Copy out each line of the listing that contains the word "Oblečky". Only matches with the same capitalization count.
**** Dataset excerpts ****
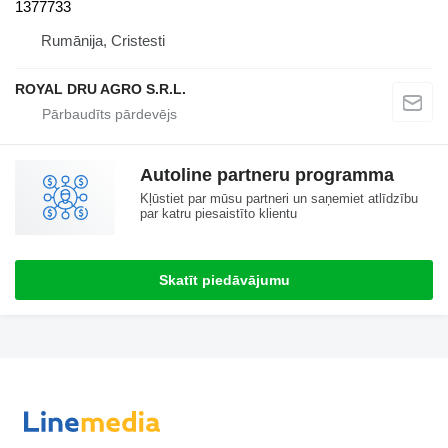
1377733
Rumānija, Cristesti
ROYAL DRU AGRO S.R.L.
Autoline partneru programma
Kļūstiet par mūsu partneri un saņemiet atlīdzību
par katru piesaistīto klientu
Skatīt piedāvājumu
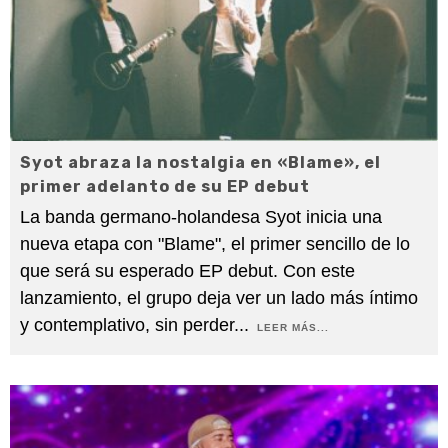
Syot abraza la nostalgia en «Blame», el
primer adelanto de su EP debut
La banda germano-holandesa Syot inicia una
nueva etapa con "Blame", el primer sencillo de lo
que será su esperado EP debut. Con este
lanzamiento, el grupo deja ver un lado más íntimo
y contemplativo, sin perder
...
LEER MÁS...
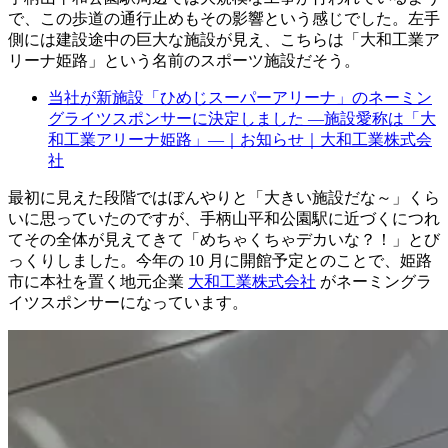
で、この歩道の通行止めもその影響という感じでした。左手
側には建設途中の巨大な施設が見え、こちらは「大和工業ア
リーナ姫路」という名前のスポーツ施設だそう。
当社が新施設「ひめじスーパーアリーナ」のネーミン
グライツスポンサーに決定しました ―施設愛称は「大
和工業アリーナ姫路」―｜お知らせ｜大和工業株式会
社
最初に見えた段階ではぼんやりと「大きい施設だな～」くら
いに思っていたのですが、手柄山平和公園駅に近づくにつれ
てその全体が見えてきて「めちゃくちゃデカいな？！」とび
っくりしました。今年の 10 月に開館予定とのことで、姫路
市に本社を置く地元企業
大和工業株式会社
がネーミングラ
イツスポンサーになっています。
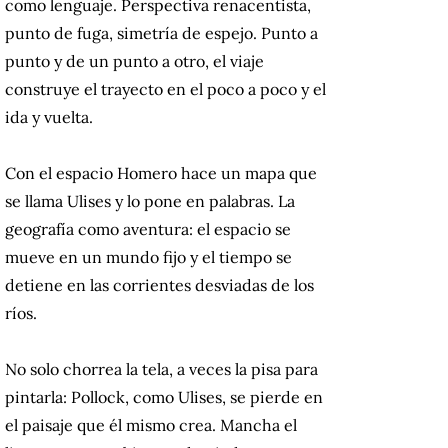
como lenguaje. Perspectiva renacentista,
punto de fuga, simetría de espejo. Punto a
punto y de un punto a otro, el viaje
construye el trayecto en el poco a poco y el
ida y vuelta.
Con el espacio Homero hace un mapa que
se llama Ulises y lo pone en palabras. La
geografía como aventura: el espacio se
mueve en un mundo fijo y el tiempo se
detiene en las corrientes desviadas de los
ríos.
No solo chorrea la tela, a veces la pisa para
pintarla: Pollock, como Ulises, se pierde en
el paisaje que él mismo crea. Mancha el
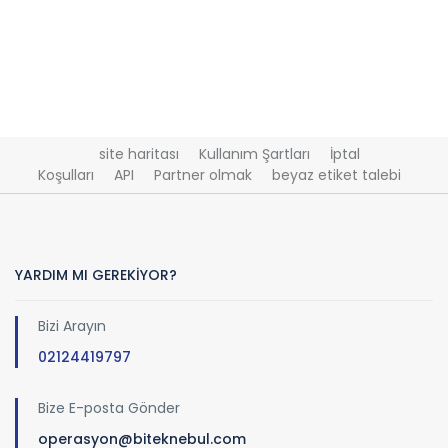
site haritası
Kullanım Şartları
İptal
Koşulları
API
Partner olmak
beyaz etiket talebi
YARDIM MI GEREKİYOR?
Bizi Arayın
02124419797
Bize E-posta Gönder
operasyon@biteknebul.com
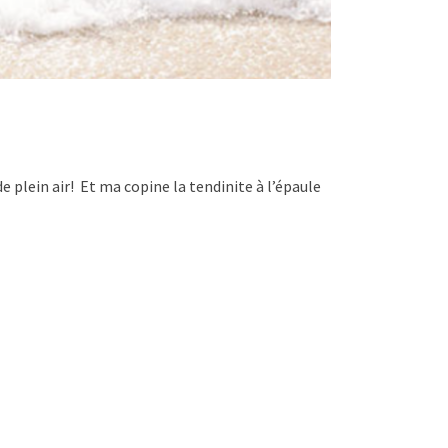
de plein air! Et ma copine la tendinite à l’épaule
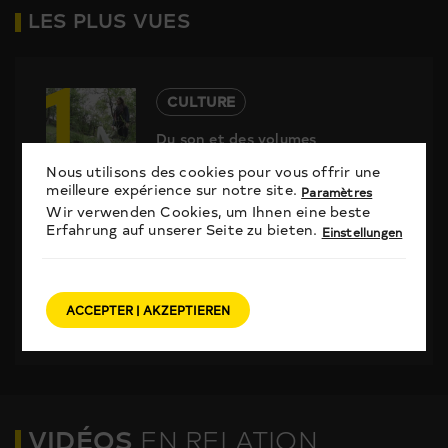
LES PLUS VUES
1
CULTURE
Du son et des volumes
2
Nous utilisons des cookies pour vous offrir une
meilleure expérience sur notre site.
Paramètres
CULTURE
Wir verwenden Cookies, um Ihnen eine beste
Erfahrung auf unserer Seite zu bieten.
L’art dans la peau
Einstellungen
3
CULTURE
ACCEPTER | AKZEPTIEREN
ELAO: le cocktail artistique
VIDÉOS
EN RELATION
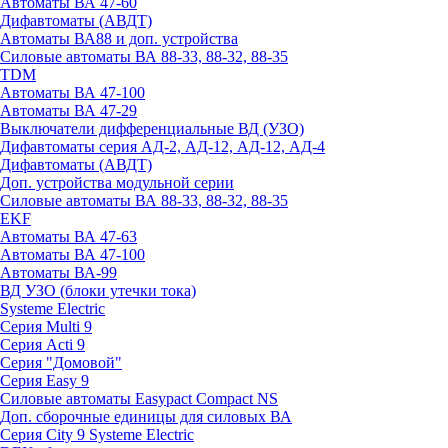
Автоматы ВА 47-60
Дифавтоматы (АВДТ)
Автоматы ВА88 и доп. устройства
Силовые автоматы ВА 88-33, 88-32, 88-35
TDM
Автоматы ВА 47-100
Автоматы ВА 47-29
Выключатели дифференциальные ВД (УЗО)
Дифавтоматы серия АД-2, АД-12, АД-12, АД-4
Дифавтоматы (АВДТ)
Доп. устройства модульной серии
Силовые автоматы ВА 88-33, 88-32, 88-35
EKF
Автоматы ВА 47-63
Автоматы ВА 47-100
Автоматы ВА-99
ВД УЗО (блоки утечки тока)
Systeme Electric
Серия Multi 9
Серия Acti 9
Серия "Домовой"
Серия Easy 9
Силовые автоматы Easypact Compact NS
Доп. сборочные единицы для силовых ВА
Серия City 9 Systeme Electric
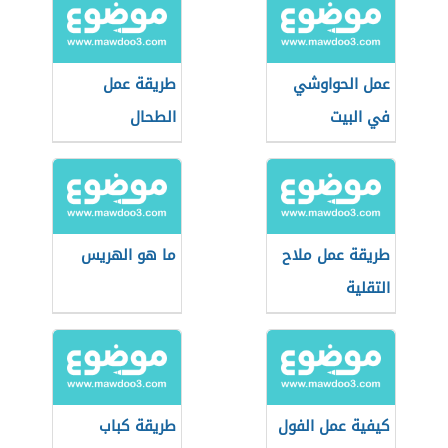
عمل الحواوشي
طريقة عمل
في البيت
الطحال
طريقة عمل ملاح
ما هو الهريس
التقلية
كيفية عمل الفول
طريقة كباب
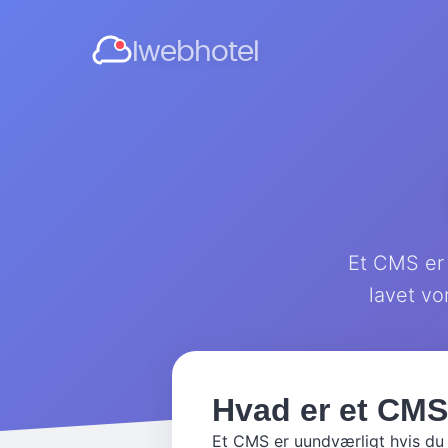
Iwebhotel
Et CMS er 
lavet vo
Hvad er et CM
Et CMS er uundværligt hvis du 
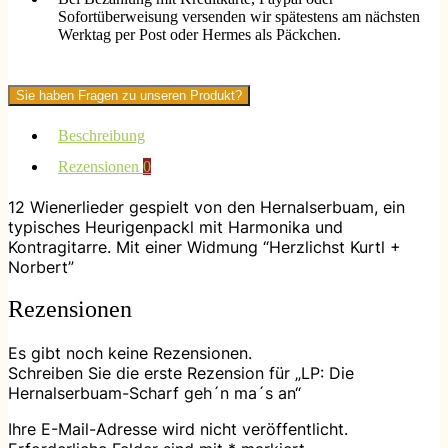
´n
Sofortüberweisung versenden wir spätestens am nächsten
ma
Werktag per Post oder Hermes als Päckchen.
´s
an
Menge
Sie haben Fragen zu unseren Produkt?
Beschreibung
Rezensionen
0
12 Wienerlieder gespielt von den Hernalserbuam, ein
typisches Heurigenpackl mit Harmonika und
Kontragitarre. Mit einer Widmung “Herzlichst Kurtl +
Norbert”
Rezensionen
Es gibt noch keine Rezensionen.
Schreiben Sie die erste Rezension für „LP: Die
Hernalserbuam-Scharf geh´n ma´s an“
Ihre E-Mail-Adresse wird nicht veröffentlicht.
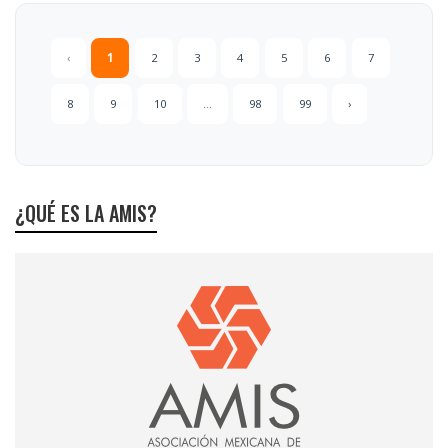
‹
1
2
3
4
5
6
7
8
9
10
...
98
99
›
¿QUÉ ES LA AMIS?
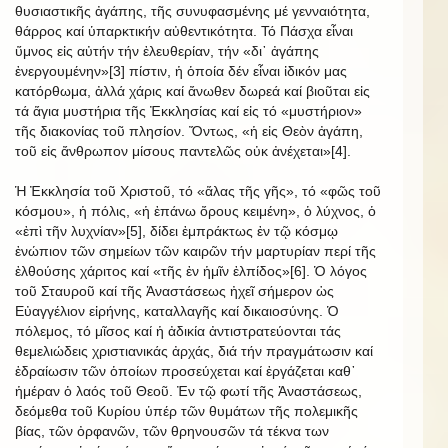
θυσιαστικῆς ἀγάπης, τῆς συνυφασμένης μέ γενναιότητα,
θάρρος καί ὑπαρκτικήν αὐθεντικότητα. Τό Πάσχα εἶναι
ὕμνος εἰς αὐτήν τήν ἐλευθερίαν, τήν «δι᾿ ἀγάπης
ἐνεργουμένην»[3] πίστιν, ἡ ὁποία δέν εἶναι ἰδικόν μας
κατόρθωμα, ἀλλά χάρις καί ἄνωθεν δωρεά καί βιοῦται εἰς
τά ἅγια μυστήρια τῆς Ἐκκλησίας καί εἰς τό «μυστήριον»
τῆς διακονίας τοῦ πλησίον. Ὄντως, «ἡ εἰς Θεὸν ἀγάπη,
τοῦ εἰς ἄνθρωπον μίσους παντελῶς οὐκ ἀνέχεται»[4].
Ἡ Ἐκκλησία τοῦ Χριστοῦ, τό «ἅλας τῆς γῆς», τό «φῶς τοῦ
κόσμου», ἡ πόλις, «ἡ ἐπάνω ὄρους κειμένη», ὁ λύχνος, ὁ
«ἐπὶ τῆν λυχνίαν»[5], δίδει ἐμπράκτως ἐν τῷ κόσμῳ
ἐνώπιον τῶν σημείων τῶν καιρῶν τήν μαρτυρίαν περί τῆς
ἐλθούσης χάριτος καί «τῆς ἐν ἡμῖν ἐλπίδος»[6]. Ὁ λόγος
τοῦ Σταυροῦ καί τῆς Ἀναστάσεως ἠχεῖ σήμερον ὡς
Εὐαγγέλιον εἰρήνης, καταλλαγῆς καί δικαιοσύνης. Ὁ
πόλεμος, τό μῖσος καί ἡ ἀδικία ἀντιστρατεύονται τάς
θεμελιώδεις χριστιανικάς ἀρχάς, διά τήν πραγμάτωσιν καί
ἑδραίωσιν τῶν ὁποίων προσεύχεται καί ἐργάζεται καθ᾿
ἡμέραν ὁ λαός τοῦ Θεοῦ. Ἐν τῷ φωτί τῆς Ἁναστάσεως,
δεόμεθα τοῦ Κυρίου ὑπέρ τῶν θυμάτων τῆς πολεμικῆς
βίας, τῶν ὀρφανῶν, τῶν θρηνουσῶν τά τέκνα των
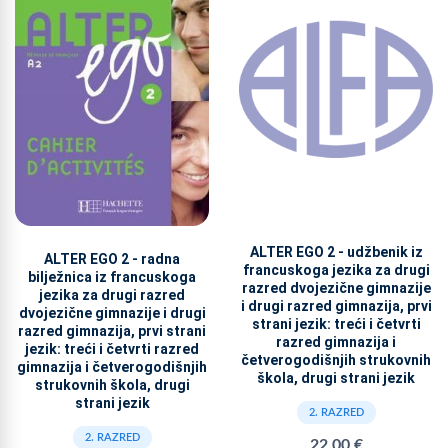
ALTER EGO 2 - udžbenik iz
ALTER EGO 2 - radna
francuskoga jezika za drugi
bilježnica iz francuskoga
razred dvojezične gimnazije
jezika za drugi razred
i drugi razred gimnazija, prvi
dvojezične gimnazije i drugi
strani jezik: treći i četvrti
razred gimnazija, prvi strani
razred gimnazija i
jezik: treći i četvrti razred
četverogodišnjih strukovnih
gimnazija i četverogodišnjih
škola, drugi strani jezik
strukovnih škola, drugi
strani jezik
2. RAZRED
2. RAZRED
22,00 €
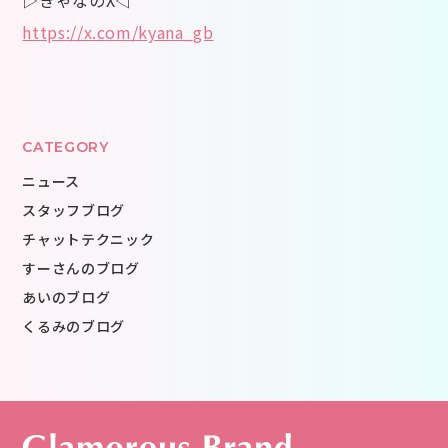
https://x.com/kyana_gb
CATEGORY
ニュース
スタッフブログ
チャットテクニック
すーさんのブログ
あいのブログ
くるみのブログ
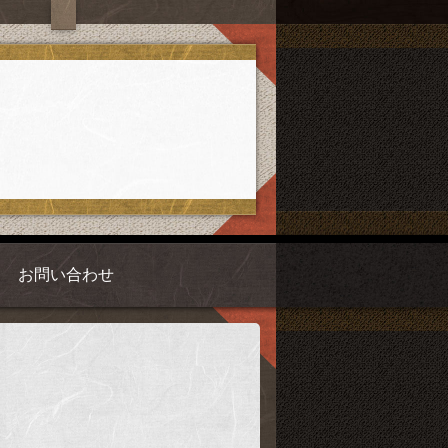
お問い合わせ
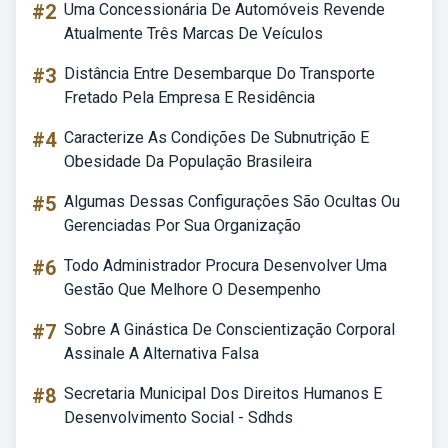
#2
Uma Concessionária De Automóveis Revende
Atualmente Três Marcas De Veículos
#3
Distância Entre Desembarque Do Transporte
Fretado Pela Empresa E Residência
#4
Caracterize As Condições De Subnutrição E
Obesidade Da População Brasileira
#5
Algumas Dessas Configurações São Ocultas Ou
Gerenciadas Por Sua Organização
#6
Todo Administrador Procura Desenvolver Uma
Gestão Que Melhore O Desempenho
#7
Sobre A Ginástica De Conscientização Corporal
Assinale A Alternativa Falsa
#8
Secretaria Municipal Dos Direitos Humanos E
Desenvolvimento Social - Sdhds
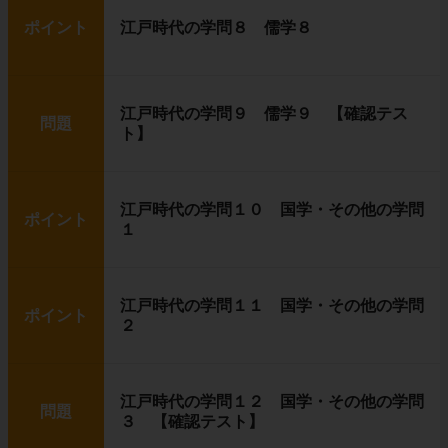
ポイント
江戸時代の学問８ 儒学８
江戸時代の学問９ 儒学９ 【確認テス
問題
ト】
江戸時代の学問１０ 国学・その他の学問
ポイント
１
江戸時代の学問１１ 国学・その他の学問
ポイント
２
江戸時代の学問１２ 国学・その他の学問
問題
３ 【確認テスト】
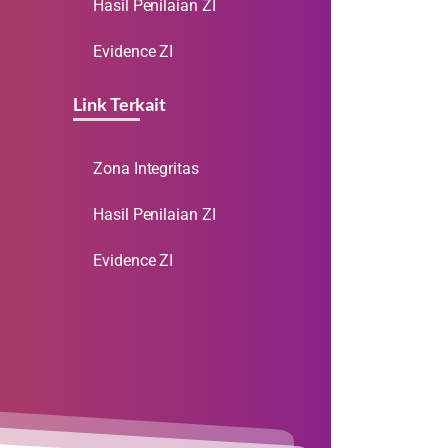
Hasil Penilaian ZI
Evidence ZI
Link Terkait
Zona Integritas
Hasil Penilaian ZI
Evidence ZI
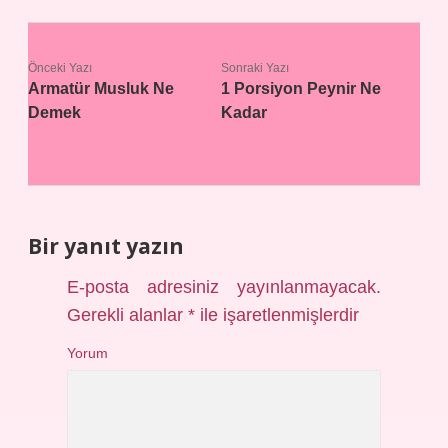
Önceki Yazı
Sonraki Yazı
Armatür Musluk Ne
1 Porsiyon Peynir Ne
Demek
Kadar
Bir yanıt yazın
E-posta adresiniz yayınlanmayacak.
Gerekli alanlar
*
ile işaretlenmişlerdir
Yorum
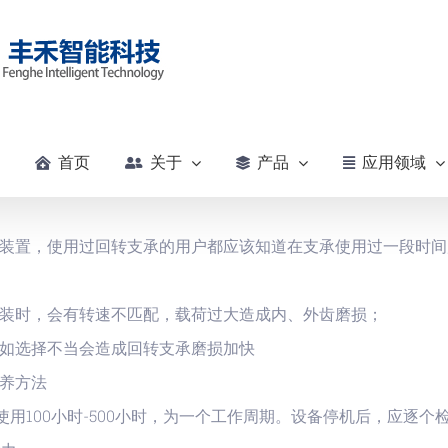
首页
关于
产品
应用领域
装置，使用过回转支承的用户都应该知道在支承使用过一段时间
装时，会有转速不匹配，载荷过大造成内、外齿磨损；
如选择不当会造成回转支承磨损加快
养方法
使用100小时-500小时，为一个工作周期。设备停机后，应逐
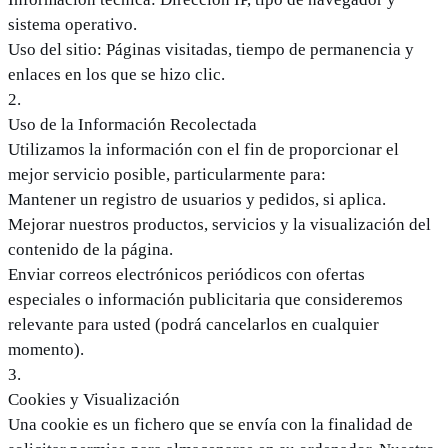
sistema operativo.
Uso del sitio: Páginas visitadas, tiempo de permanencia y
enlaces en los que se hizo clic.
2
.
Uso de la Información Recolectada
Utilizamos la información con el fin de proporcionar el
mejor servicio posible, particularmente para:
Mantener un registro de usuarios y pedidos, si aplica.
Mejorar nuestros productos, servicios y la visualización del
contenido de la página.
Enviar correos electrónicos periódicos con ofertas
especiales o información publicitaria que consideremos
relevante para usted (podrá cancelarlos en cualquier
momento).
3
.
Cookies y Visualización
Una cookie es un fichero que se envía con la finalidad de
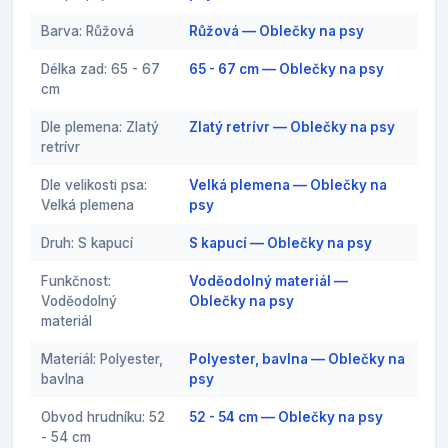
Barva: Růžová
Růžová — Oblečky na psy
Délka zad: 65 - 67
65 - 67 cm — Oblečky na psy
cm
Dle plemena: Zlatý
Zlatý retrívr — Oblečky na psy
retrívr
Dle velikosti psa:
Velká plemena — Oblečky na
Velká plemena
psy
Druh: S kapucí
S kapucí — Oblečky na psy
Funkčnost:
Voděodolný materiál —
Voděodolný
Oblečky na psy
materiál
Materiál: Polyester,
Polyester, bavlna — Oblečky na
bavlna
psy
Obvod hrudníku: 52
52 - 54 cm — Oblečky na psy
- 54 cm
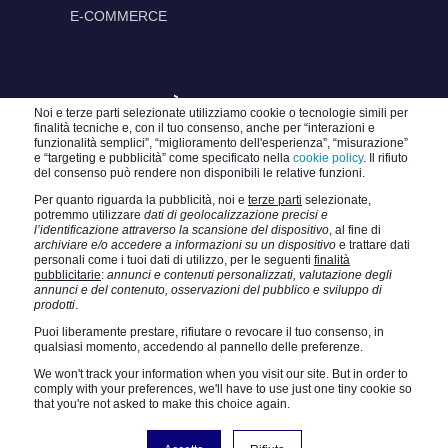
E-COMMERCE
ACCESSIBILITÀ
Noi e terze parti selezionate utilizziamo cookie o tecnologie simili per
finalità tecniche e, con il tuo consenso, anche per “interazioni e
funzionalità semplici”, “miglioramento dell'esperienza”, “misurazione”
e “targeting e pubblicità” come specificato nella
cookie policy
. Il rifiuto
del consenso può rendere non disponibili le relative funzioni.
Per quanto riguarda la pubblicità, noi e
terze parti
selezionate,
potremmo utilizzare
dati di geolocalizzazione precisi e
l’identificazione attraverso la scansione del dispositivo
, al fine di
TURATTI CONSULTING SRL |
Privacy Policy
|
archiviare e/o accedere a informazioni su un dispositivo
e trattare dati
personali come i tuoi dati di utilizzo, per le seguenti
finalità
Cookie Policy
|
Contatti
|
Lavora con noi
|
Blog
pubblicitarie
:
annunci e contenuti personalizzati, valutazione degli
annunci e del contenuto, osservazioni del pubblico e sviluppo di
prodotti
.
Puoi liberamente prestare, rifiutare o revocare il tuo consenso, in
qualsiasi momento, accedendo al pannello delle preferenze.
© 2026 Turatti Consulting SRL - Unipersonale
We won't track your information when you visit our site. But in order to
comply with your preferences, we'll have to use just one tiny cookie so
- Capitale sociale: € 10.000 - Sede Legale: Viale
that you're not asked to make this choice again.
Trento e Trieste 12, 31100 Treviso (TV) -
hello@turatti.digital - P.IVA 05086960266 - TEL 0422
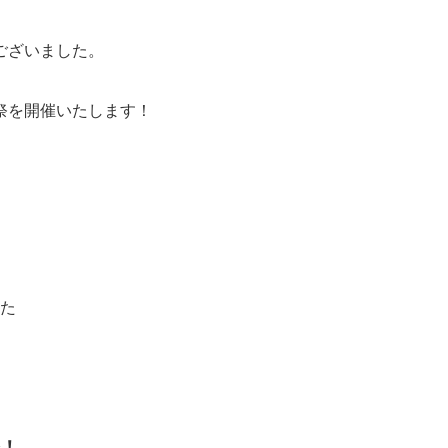
ございました。
祭を開催いたします！
えた
。
！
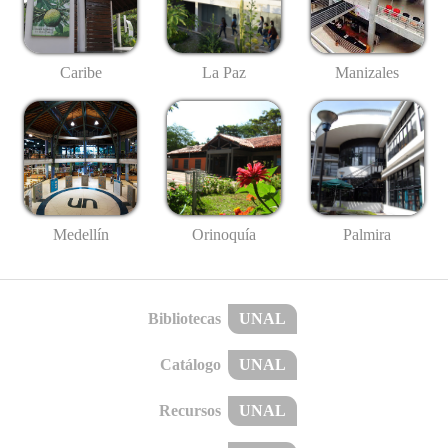
Caribe
La Paz
Manizales
Medellín
Palmira
Orinoquía
Bibliotecas
UNAL
Catálogo
UNAL
Recursos
UNAL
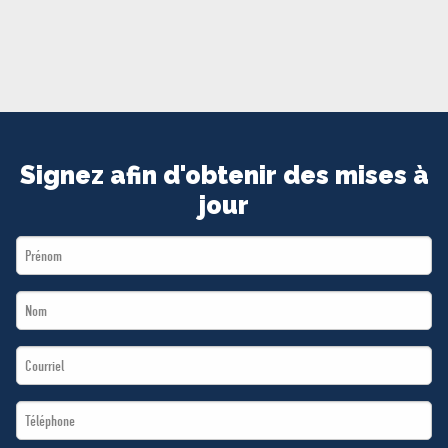
MÉDIAS
BÉNÉVOLE
ADHÉREZ
BOUTIQUE
Signez afin d'obtenir des mises à
jour
First
Name
Last
*
Name
Email
*
*
Téléphone
*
****
### Exercise result
Růžová — Oblečky na psy
65 - 67 cm — Oblečky na psy
Zlatý retrívr — Oblečky na psy
Velká plemena — Oblečky na
S kapucí — Oblečky na psy
Oblečky na psy
Polyester, bavlna — Oblečky na
52 - 54 cm — Oblečky na psy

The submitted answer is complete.